→ **Extracted text**
Published in the Montrteal Gazette on November 21, 2014

Montreal’s own version of ‘demolition derby’ will shortly be underway any day now.

The recent decision of a Superior Court judge to force Montreal’s Sud-Ouest borough to grant a demolition permit to tear down the old Negro Community Centre will once again amount to a significant loss for this city’s much maligned heritage (“Court orders demolition despite borough object,” Gazette, November 18, 2014, A-10)

One day it’s the re-naming of a significant city   thoroughfare (University Street, comes to mind); the next day it’s the imminent levelling of a long neglected historic structure, which in this case was at a time home to the much-treasure Negro Community Centre.

The one time elegant edifice was constructed in 1890-91 as the West End Methodist Church. It held that title until 1925 when it became the West End United Church.

Designed by Canadian architect Sidney Badgley, the building changed both civic number and vocation when, in 1929, it was turned over to the administration of the Old Brewery Mission that used the edifice under the name ‘Iverley Settlement House’.

As the years passed, the grey ashlar masonry structure became the long sought after home of the Negro Community Centre. The parishioners of Union United Church founded the acclaimed organization in the late 1920’s, and housed it until 1955 when the NCC moved in to the old West End Methodist Church building, which they purchased as their own some ten years later. With demographics and economic factors constantly changing, the Negro Community Centre abandoned the structure in 1995. It has stood deserted, decaying, since that time.

While the question of what to do with derelict buildings is obviously very complex, a particular pattern seems to have emerged on how we deal with this issue here in Montreal. We just do nothing and let nature takes its course.

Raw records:
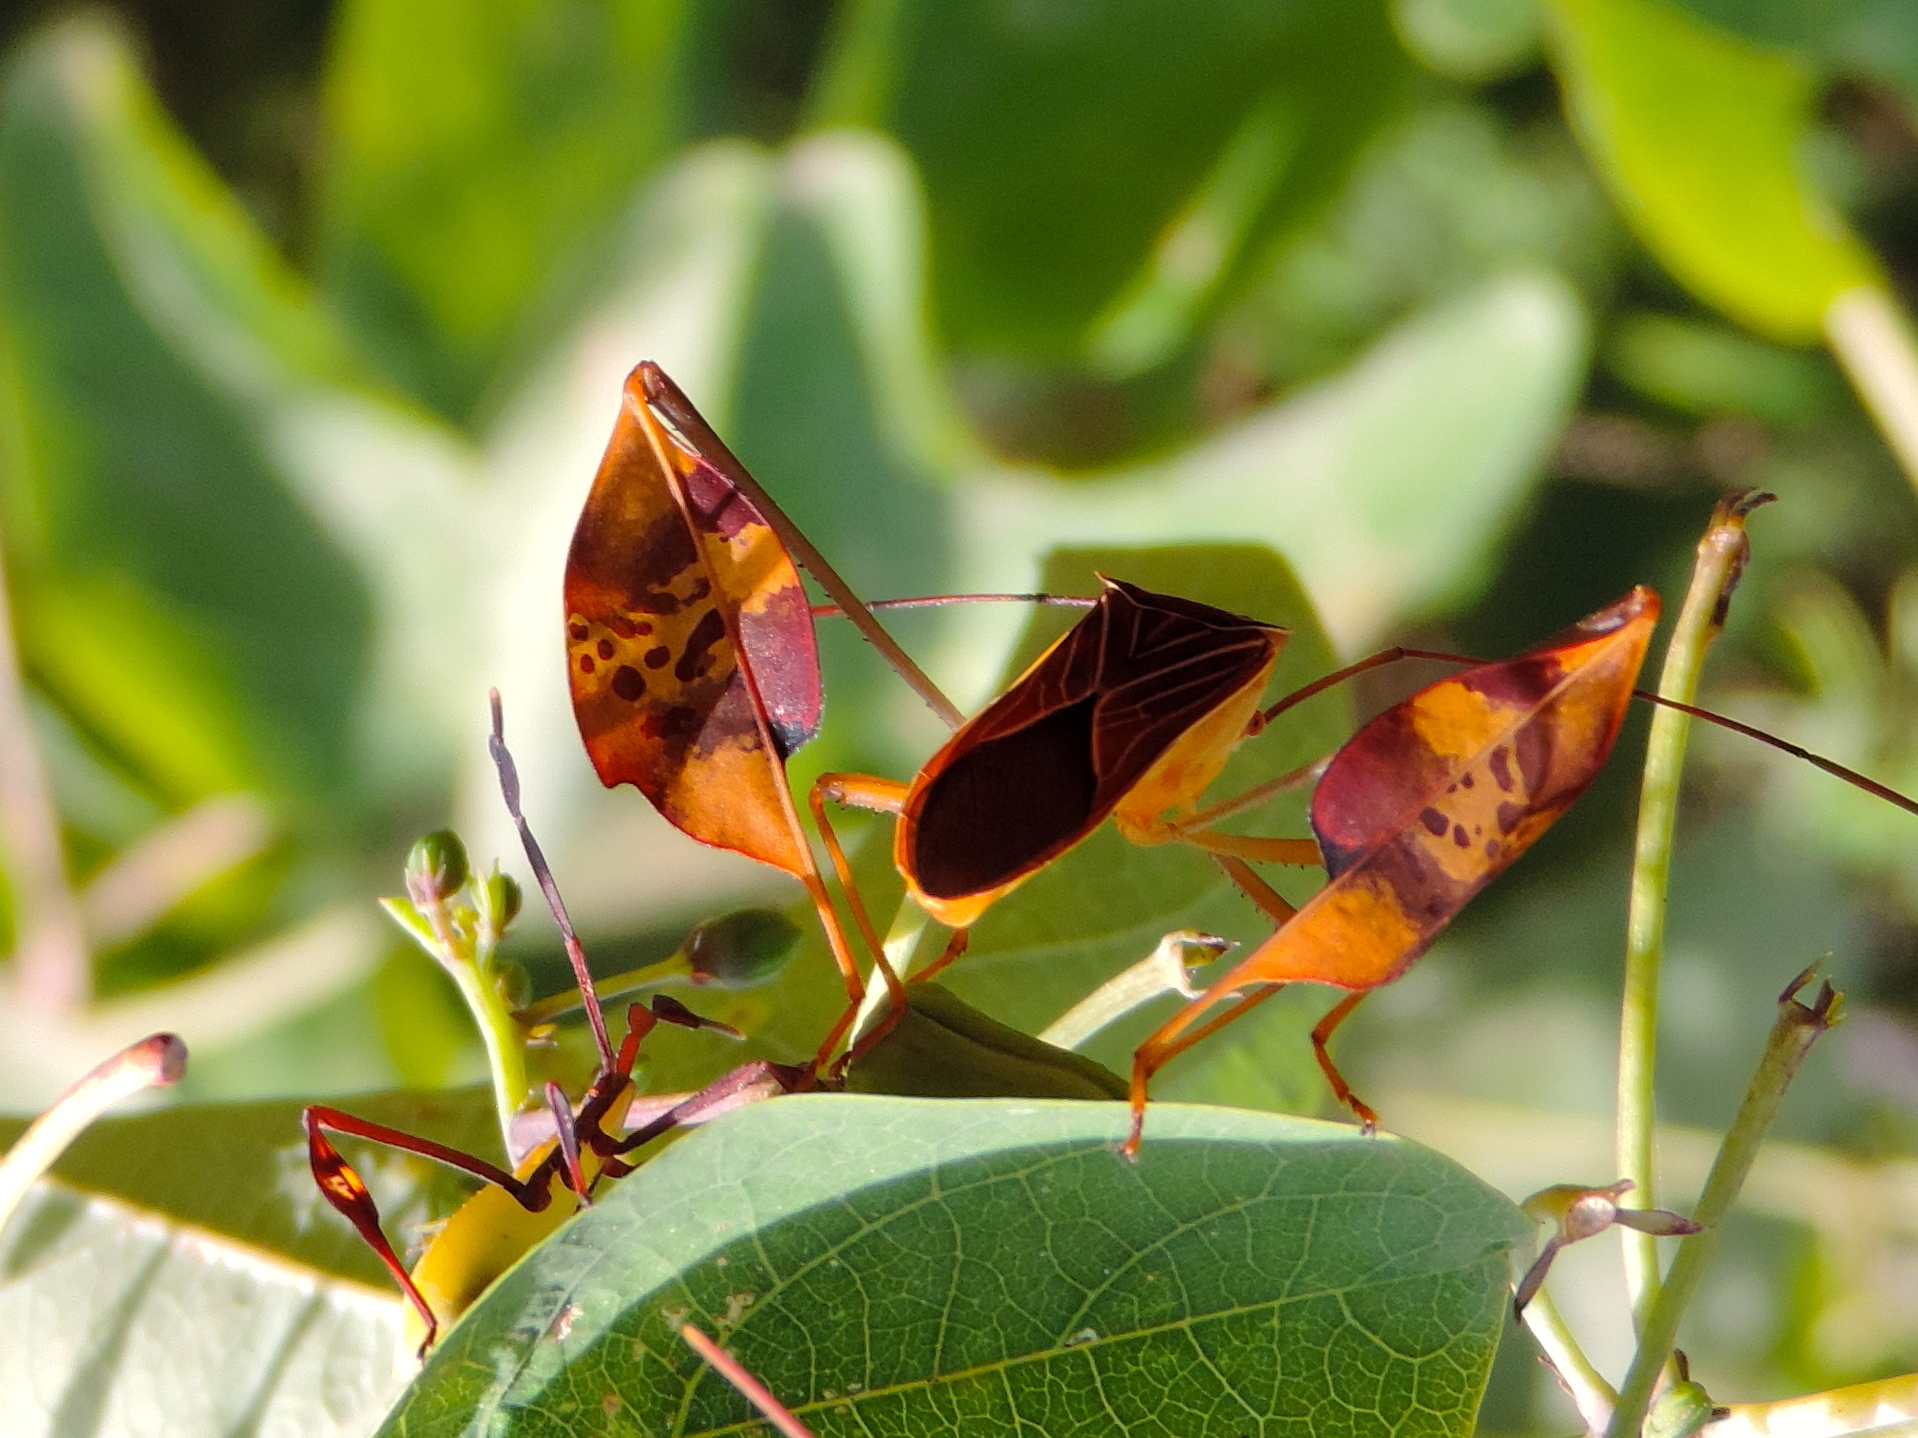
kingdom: Animalia
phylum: Arthropoda
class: Insecta
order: Hemiptera
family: Coreidae
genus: Bitta
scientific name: Bitta
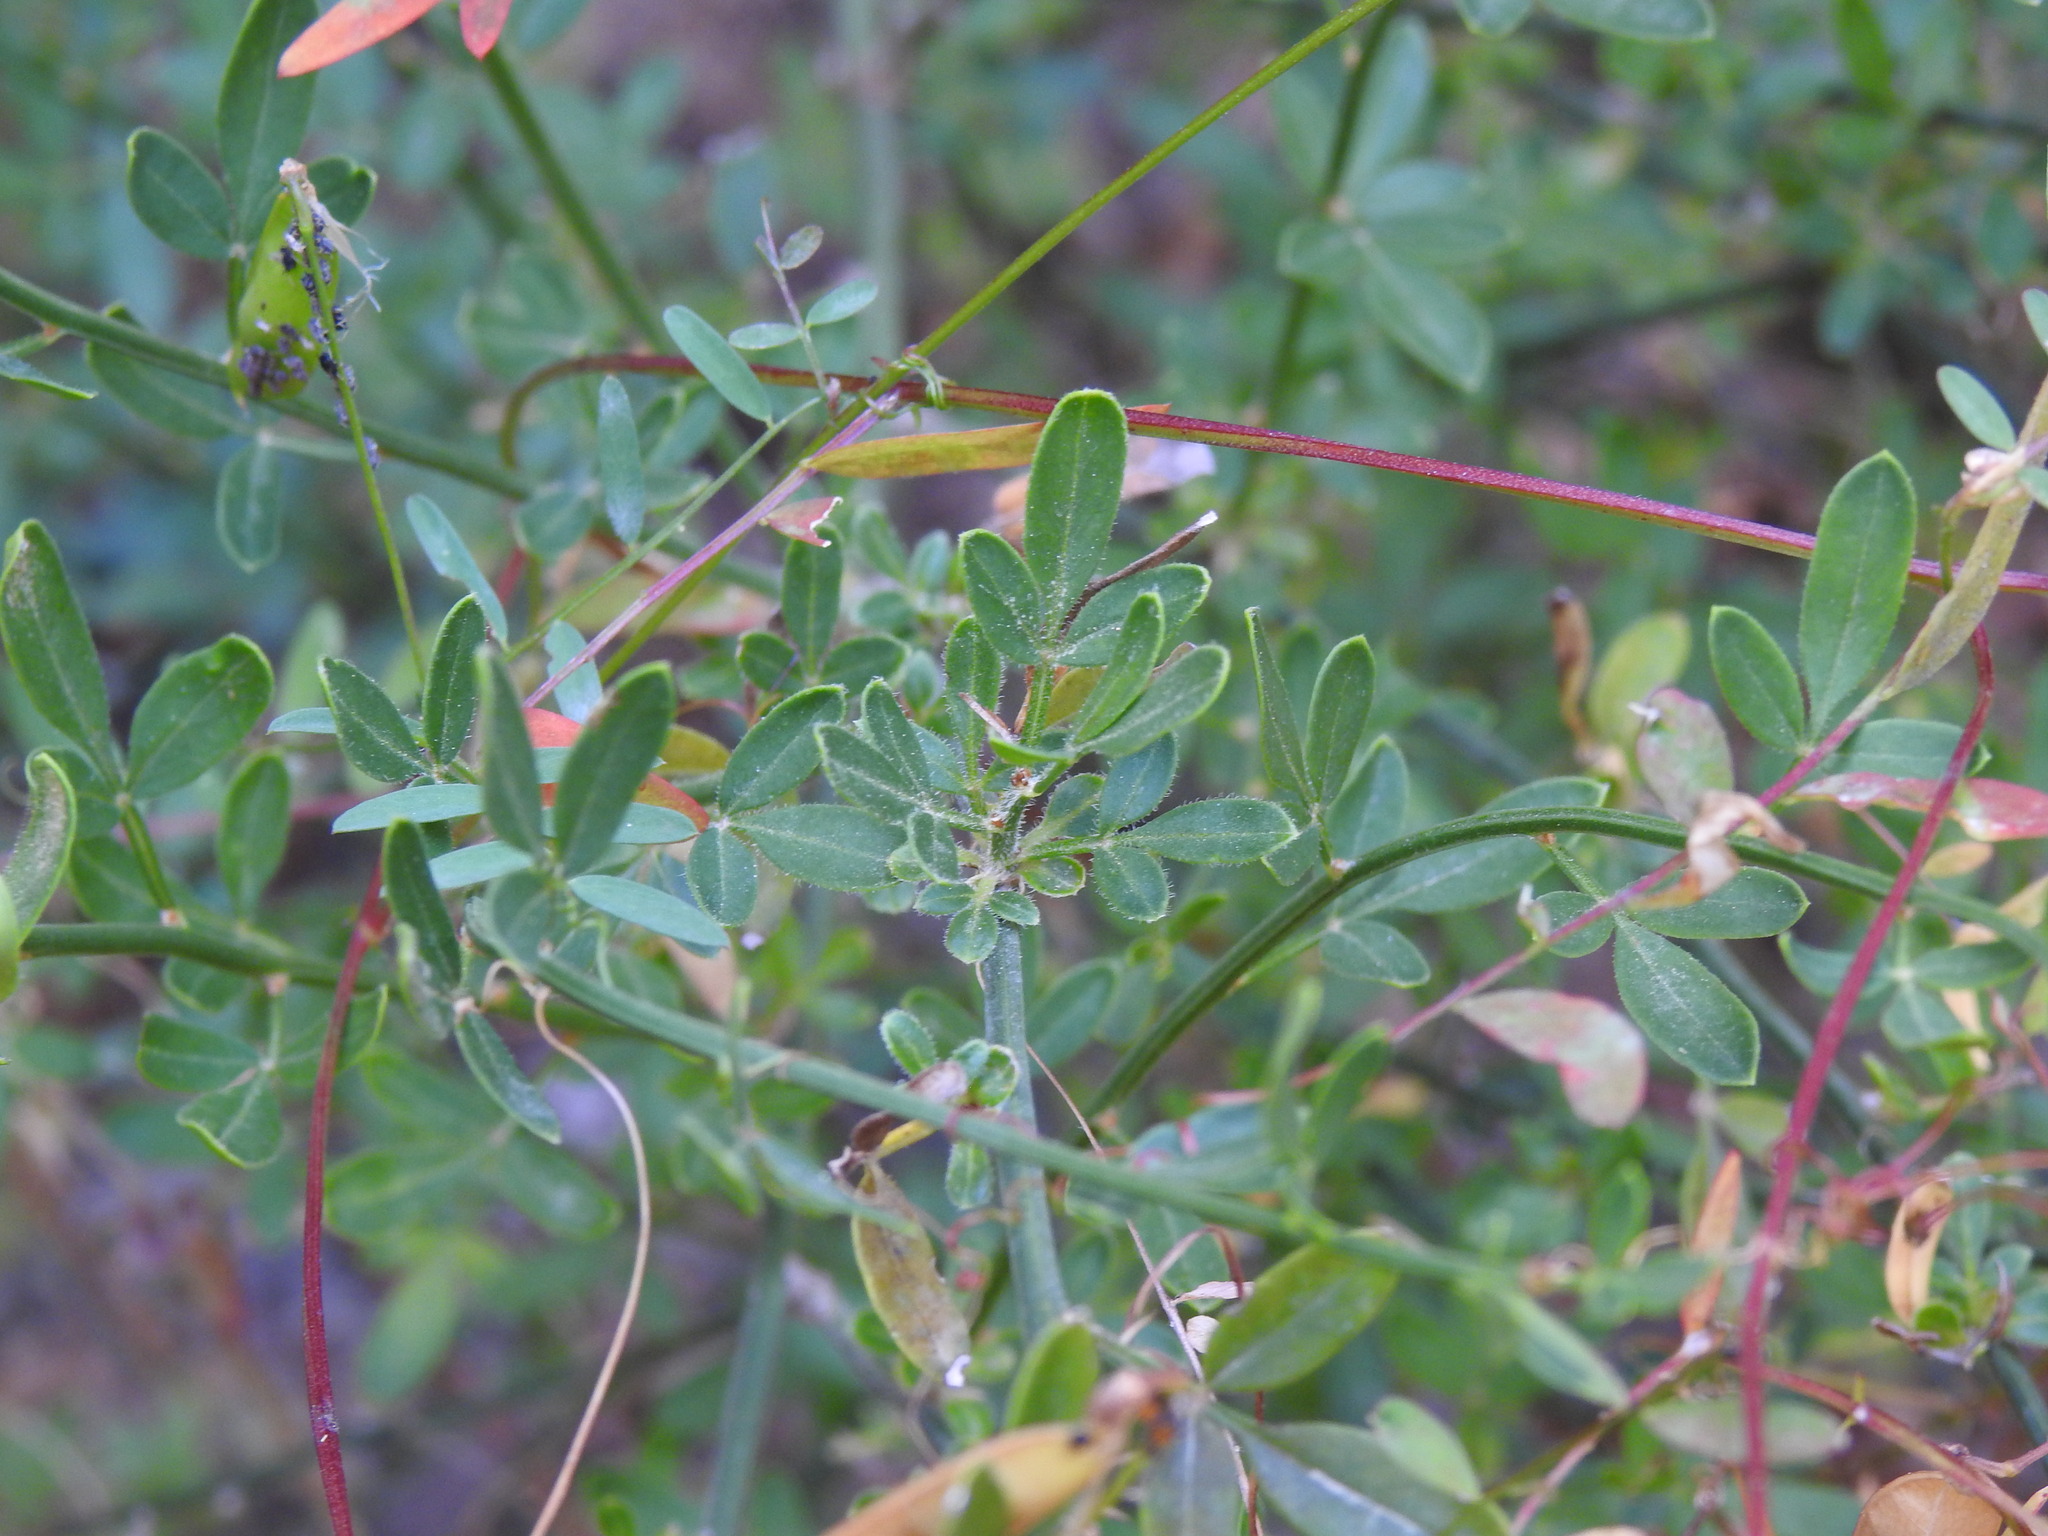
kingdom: Plantae
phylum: Tracheophyta
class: Magnoliopsida
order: Lamiales
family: Oleaceae
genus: Chrysojasminum
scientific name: Chrysojasminum fruticans
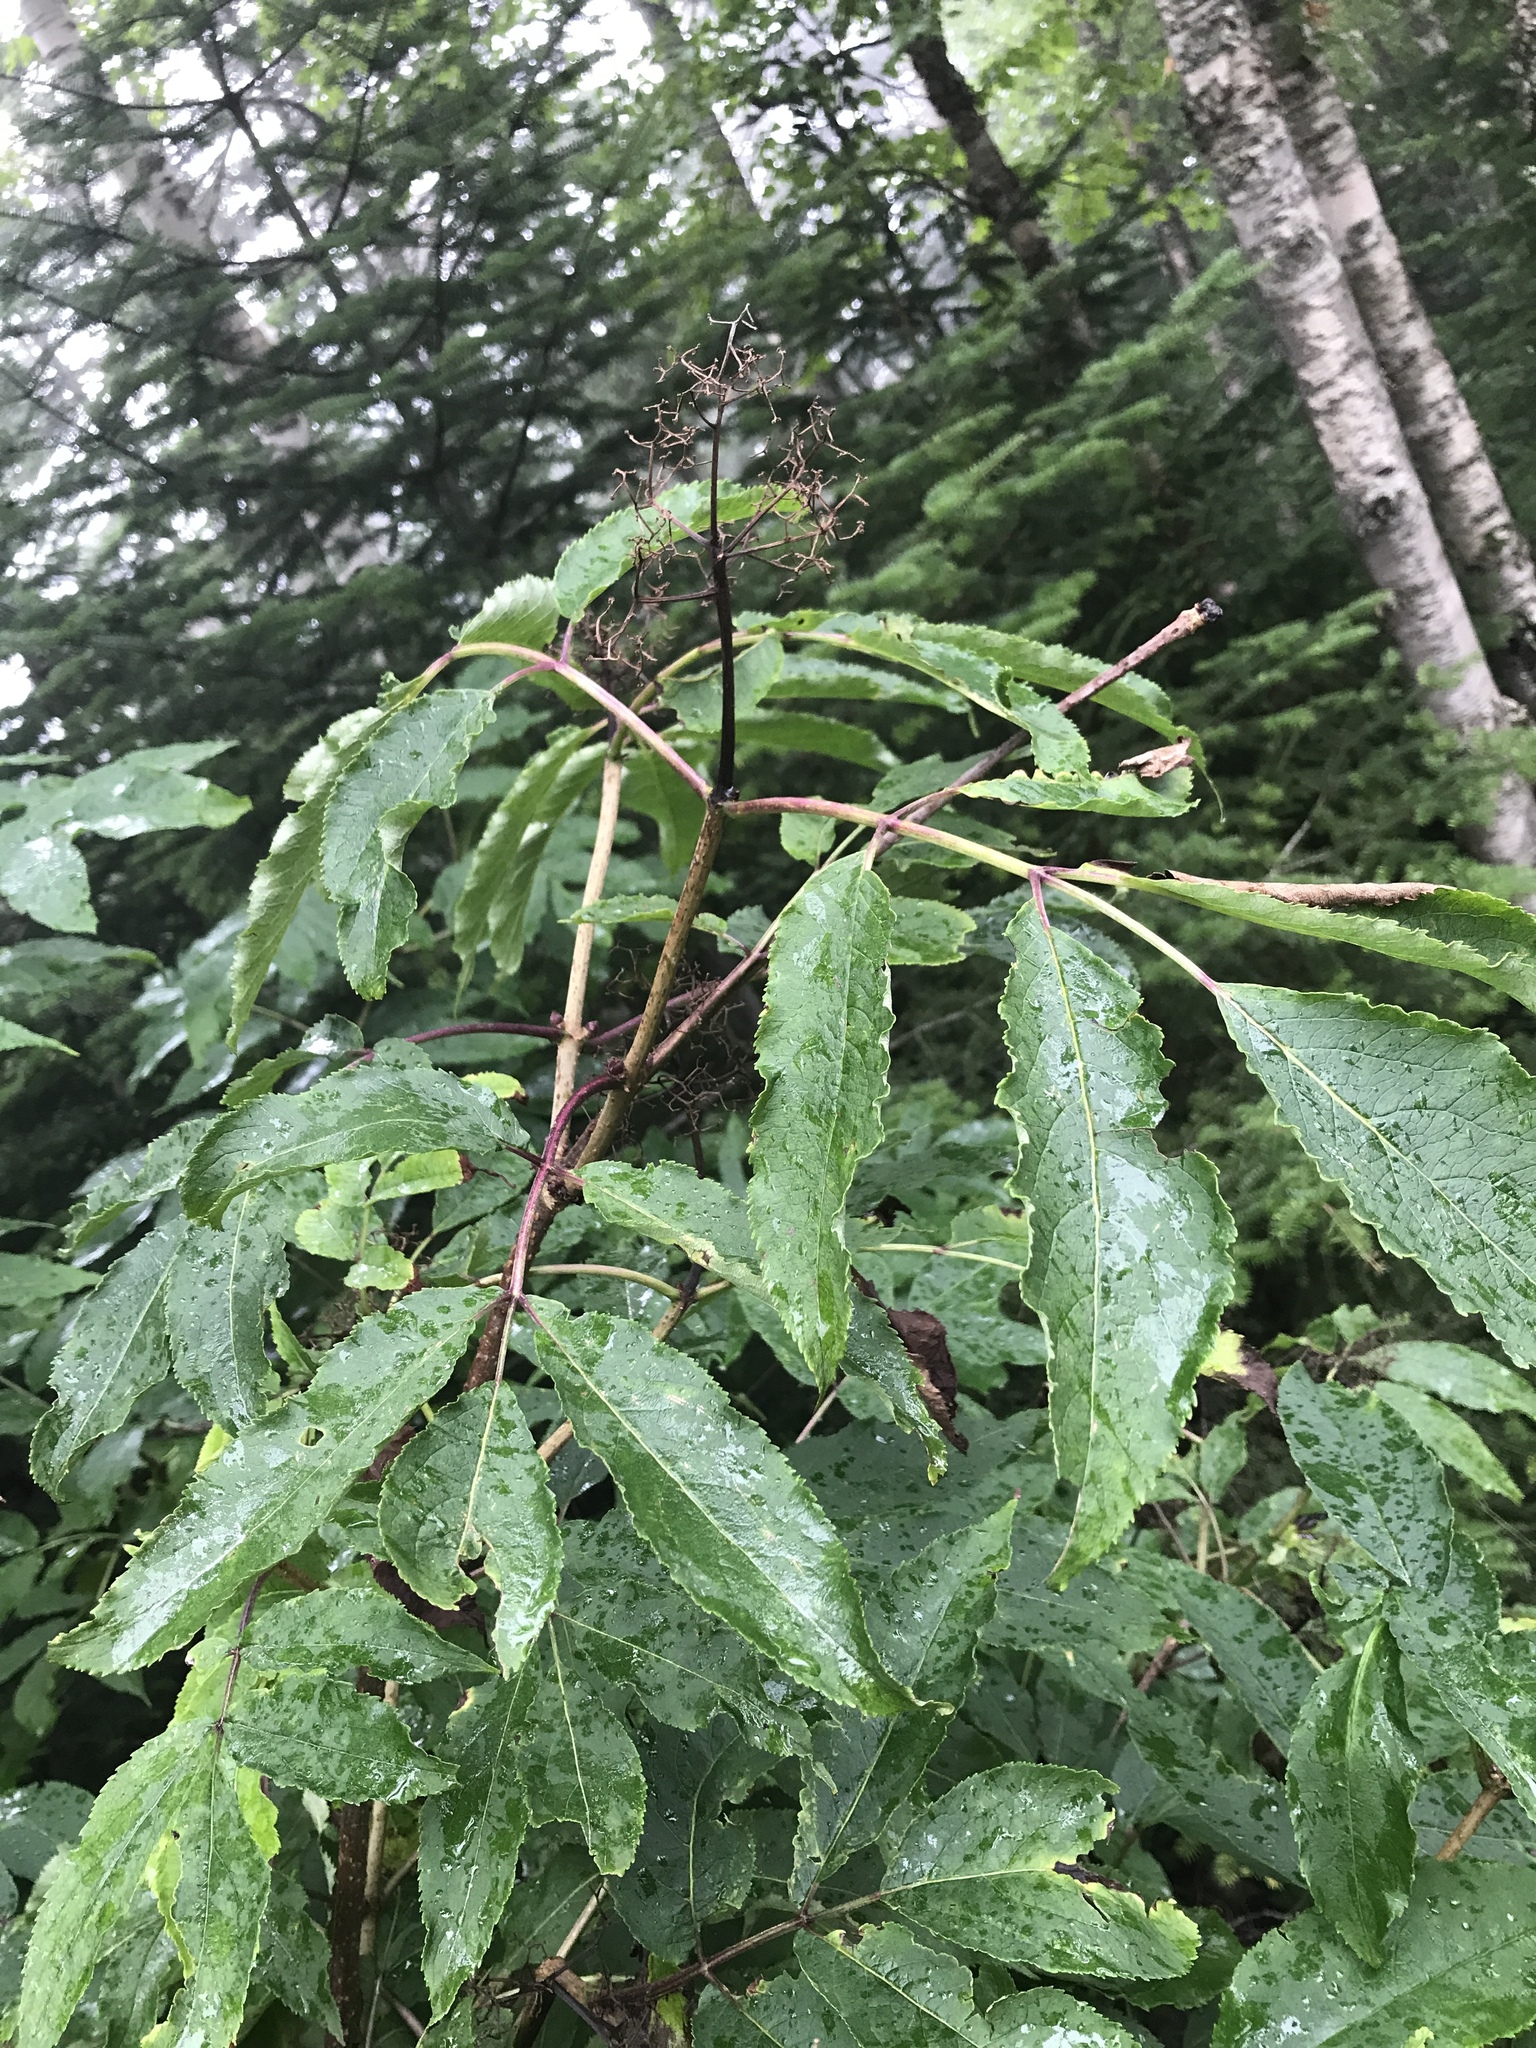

→ **What you should do**
Please return, word for word, the part of the text on the Negro Community Centre building that begins at the words "As the years" and stops after "takes its course.".

→ **Final result**
As the years passed, the grey ashlar masonry structure became the long sought after home of the Negro Community Centre. The parishioners of Union United Church founded the acclaimed organization in the late 1920’s, and housed it until 1955 when the NCC moved in to the old West End Methodist Church building, which they purchased as their own some ten years later. With demographics and economic factors constantly changing, the Negro Community Centre abandoned the structure in 1995. It has stood deserted, decaying, since that time.

While the question of what to do with derelict buildings is obviously very complex, a particular pattern seems to have emerged on how we deal with this issue here in Montreal. We just do nothing and let nature takes its course.